Бабушка посмотрела на меня устало, сказала:
– Завтра увидишь.
Мы еще посидели, я решил ехать.
– Точно не нужно остаться?
– Не нужно. Да и лечь негде.
Телефон полностью зарядился: я вызвал такси.
– Завтра приеду к девяти – вдруг какая помощь…
– Лучше выспись. Приезжай со всеми к десяти. Миша поможет, если что.
Решил, чтобы ни ей и ни мне: в полдесятого. С трудом отыскал такси: один фонарь на весь двор. Выехали к реке, оставили позади Ленина, нарезающего дождь ладонью. На мосту полно машин – даже в первом часу ночи. Заметил – почти не веря глазам – что не стало километрового забора, что спустя без малого пятнадцать лет открыли набережную: скамейки, кустики, какие-то портики с колоннами. И люди: сидят, идут, смотрят, как там, через реку, свет бежит по ребрам стадиона – синий, с синего на желтый.
Подъезжая, вспомнил, что ключей нет: остались в Москве. Придется звонить – мама, наверное, спит, но что поделаешь. Наконец, дом – панельный, в девять этажей, напротив винзавода. На темном фасаде – светло-серые заплатки: кому-то дуло, кто-то жаловался, что обои влажные; приехали, наляпали поверх старых швов свежего бетона. Слышал, что дует по-прежнему.
Прошел через арку. Двор благоустроили – вырубили последние два тополя: портили, суки, общественное пространство – летом пух, осенью листва. Может, опять кто-то жаловался. В подъезде все готово к чемпионату: нижняя ступенька отстала от лестницы, вдоль перил – две пустых бутылки и банка из-под маслин с окурками. Единице на стене пририсованы яйца – по три курчавых волоса на каждом. Площадка между первым и вторым – в буклетах «Пятёрочки», телепрограммах, листовках с «Филадельфией» за сто девяносто девять. Быстро поднялся на третий, позвонил. Где-то далеко за дверью шорохи.
Подумал, что первым делом постираю трусы и носки – свои и Фариковы. Потом найду среди старых вещей какую-нибудь футболку – темную, чтобы в ней на похороны. Зашумел замок (еще бы джемпер без Микки Мауса, думал я), дверь открылась.
Мама была пьяная: посмотрела на меня, почти решилась что-нибудь сказать, развернулась, ушла в зал. Судя по звуку, свалилась на диван. Мама почти не пьет – запрещено в какой-то суре. Мама ждет пятидесяти пяти, чтобы выйти на пенсию и поехать в Аравию – такая вот латентная паломница. Мама ходит каждую пятницу в мечеть, сидит после молитвы на чьих-нибудь поминках – непременно за женским столом. Мама, мама.
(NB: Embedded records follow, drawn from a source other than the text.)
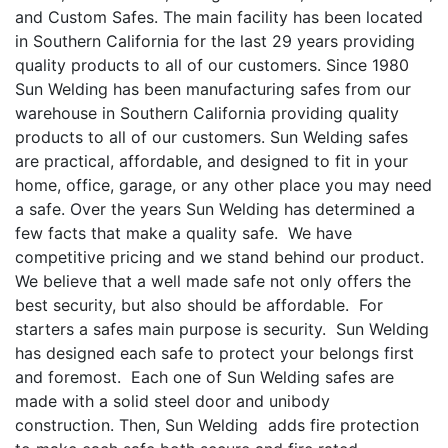
and Custom Safes. The main facility has been located
in Southern California for the last 29 years providing
quality products to all of our customers. Since 1980
Sun Welding has been manufacturing safes from our
warehouse in Southern California providing quality
products to all of our customers. Sun Welding safes
are practical, affordable, and designed to fit in your
home, office, garage, or any other place you may need
a safe. Over the years Sun Welding has determined a
few facts that make a quality safe. We have
competitive pricing and we stand behind our product.
We believe that a well made safe not only offers the
best security, but also should be affordable. For
starters a safes main purpose is security. Sun Welding
has designed each safe to protect your belongs first
and foremost. Each one of Sun Welding safes are
made with a solid steel door and unibody
construction. Then, Sun Welding adds fire protection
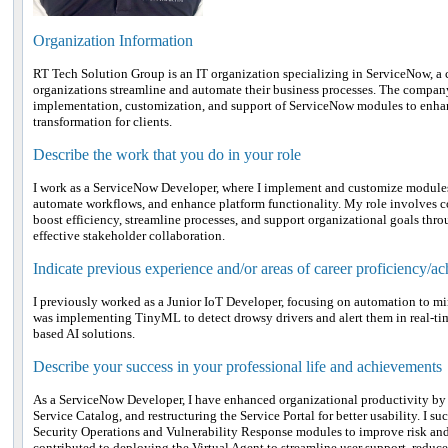
Organization Information
RT Tech Solution Group is an IT organization specializing in ServiceNow, a
organizations streamline and automate their business processes. The company 
implementation, customization, and support of ServiceNow modules to enhanc
transformation for clients.
Describe the work that you do in your role
I work as a ServiceNow Developer, where I implement and customize modules 
automate workflows, and enhance platform functionality. My role involves 
boost efficiency, streamline processes, and support organizational goals th
effective stakeholder collaboration.
Indicate previous experience and/or areas of career proficiency/a
I previously worked as a Junior IoT Developer, focusing on automation to m
was implementing TinyML to detect drowsy drivers and alert them in real-ti
based AI solutions.
Describe your success in your professional life and achievements
As a ServiceNow Developer, I have enhanced organizational productivity by
Service Catalog, and restructuring the Service Portal for better usability. I
Security Operations and Vulnerability Response modules to improve risk and
contributed to deploying the Virtual Agent to streamline user support, redu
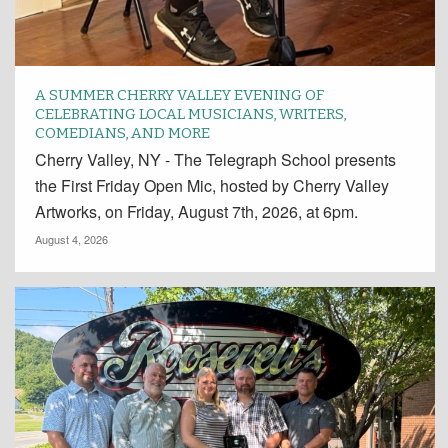
A SUMMER CHERRY VALLEY EVENING OF
CELEBRATING LOCAL MUSICIANS, WRITERS,
COMEDIANS, AND MORE
Cherry Valley, NY - The Telegraph School presents
the First Friday Open Mic, hosted by Cherry Valley
Artworks, on Friday, August 7th, 2026, at 6pm.
August 4, 2026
Я разулся, вошел в зал. На журнальном столике – липкий стакан. Бутылка лежит под диваном: пинотаж, пятнадцатый год. На полу – свадебная фотография: отец – те же пиджак и бутоньерка; мама – кремовое платье с кружевами на шее, крошечные цветы в волосах. Оба напряженно всматриваются в некую точку по ту сторону объектива – в одну на двоих. Оба одинаково бледные – фотография выцвела, будто приравняв их друг к другу, позабыв, как немного нашлось между ними общего в последующие несколько лет, как скоро не стало и того немногого: ей – сын, две-три подруги, почти нищета, еще одна свадьба на шестом десятке; ему – вино, какие-то теплоходы, рестораны, ненадолго Нина, потом срок, вино, инвалидность. Здрасьте, завотделения, умер. Я посмотрел на маму: полулежала на диване, одна грудь неприлично выглядывала из сорочки.